ALTER TABLE dbo.Table ADD RowChecksum AS CHECKSUM(Column1, Column2,..., Column9) PERSISTED;
ALTER TABLE dbo.StagingTable ADD RowChecksum AS CHECKSUM(Column1, Column2,..., Column9) PERSISTED;

Furthermore, the BusinessKey index should be extended to INCLUDE the RowChecksum column. The execution time (compared to no RowChecksum) should be reduced by at least 50% and even more as tables get larger.

Another nice thing about CHECKSUM function is that it handles NULLs, so you don’t need to check for them if some columns are nullable and your code will be much cleaner.

Caveats

Finally, as with most things in SQL, there are always some caveats and you need to be aware of them to know how to work around them.

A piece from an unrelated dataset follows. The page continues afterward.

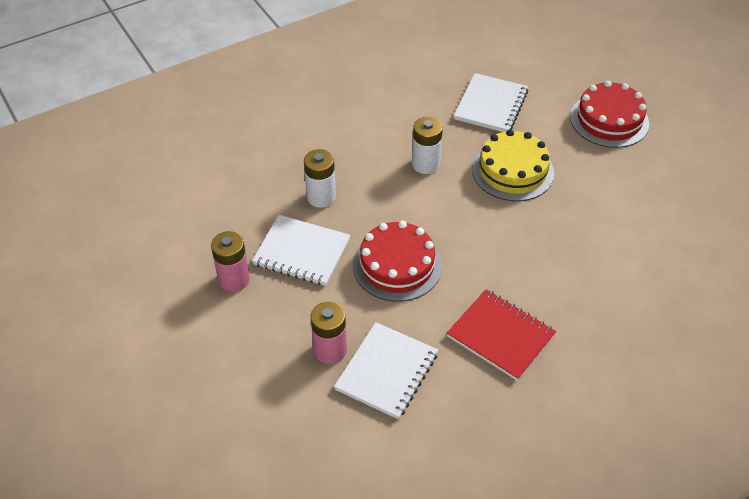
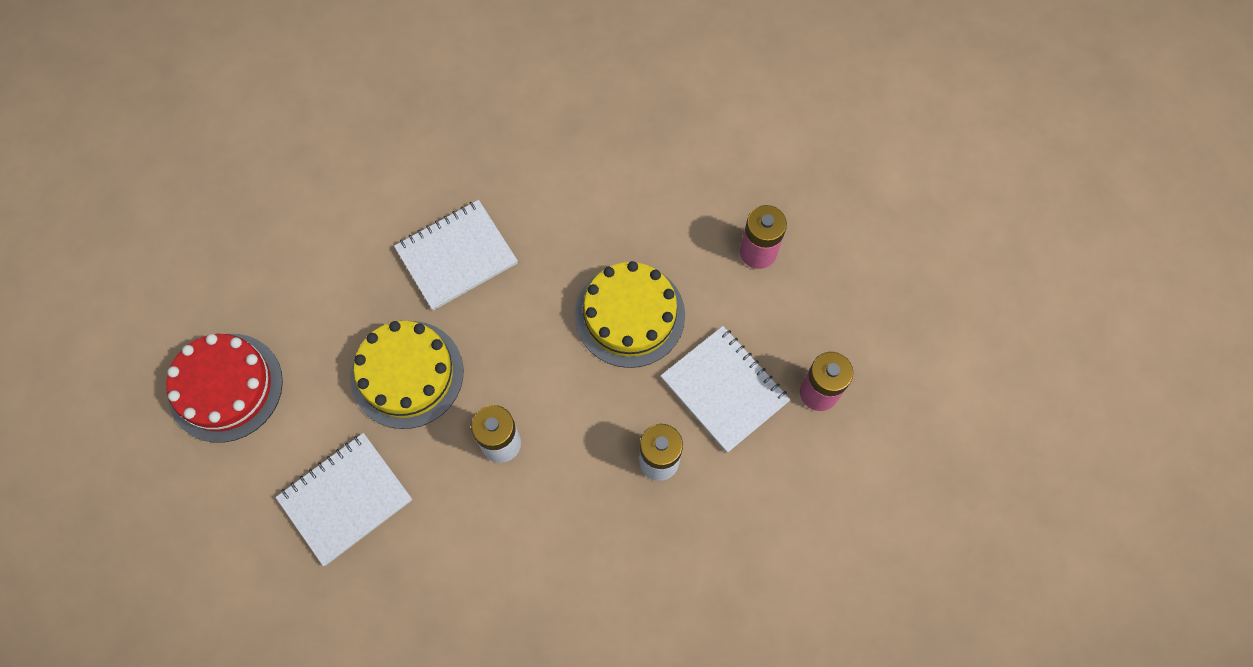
camera: 150 degrees left, 20 degrees up
white notebook [334,322,438,419] -> white notebook moved to [394,200,518,311]
red cake [353,221,442,302] -> yellow cake [575,261,685,368]
red notebook [447,289,556,381] -> none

CHECKSUM function will return different results for two logically equivalent entities if the data types don’t match (eg. nvarchar is not the same as varchar) or if you encounter some implicit rounding; work around this by carefully defining your data types or by applying column conversion inside of the CHECKSUM
be careful that the columns are ordered the same in both CHECKSUM functions, otherwise you’ll receive different results
the index will be updated every time one of the CHECKSUM columns is updated or rows are added; this adds some overhead to data load, but CHECKSUM function is quite fast and difference is negligible
every time you change the table schema, you need to update the CHECKSUM function definition; even if it doesn’t sound like much work, it adds to development overhead (sometimes requires deployment scripts)
you should update FK columns in a separate statement so it’s best not to include them in CHECKSUM (don’t forget that FK update also queries the PK table)
after a certain point, even RowChecksum might not be enough and you might need to refactor your updates to work in batches
the performance gains on smaller tables might be negligible but in those cases the negatives would also be negligible
it might be fairly complicated to maintain CHECKSUM function with a lot of transformations between staging and DWH table; in that case it might be better to only use the CHECKSUM function on the staging table and declare a regular integer column on the DWH table (in which you store the staging checksum)

Hopefully these caveats don’t turn you away from using CHECKSUM as I believe it will generally make your life easier, even if it complicates development.